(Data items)
%%
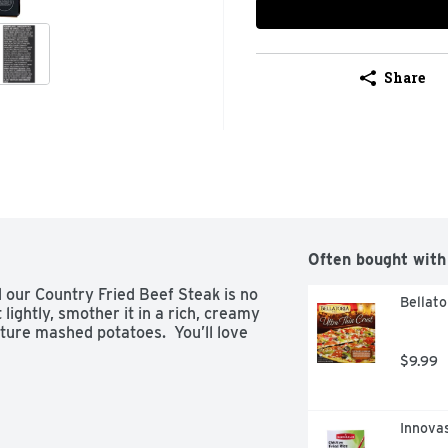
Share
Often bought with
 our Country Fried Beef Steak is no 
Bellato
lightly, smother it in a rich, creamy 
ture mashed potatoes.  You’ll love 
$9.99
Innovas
%%
* WHAT YOU NEED TO DO: The lines from the one containing "lightly, smother it in a rich, creamy" through the end of the data are to be copied exactly, the first and last of them included.

* TASK OUTPUT:
lightly, smother it in a rich, creamy 
ture mashed potatoes.  You’ll love 
$9.99
Innovas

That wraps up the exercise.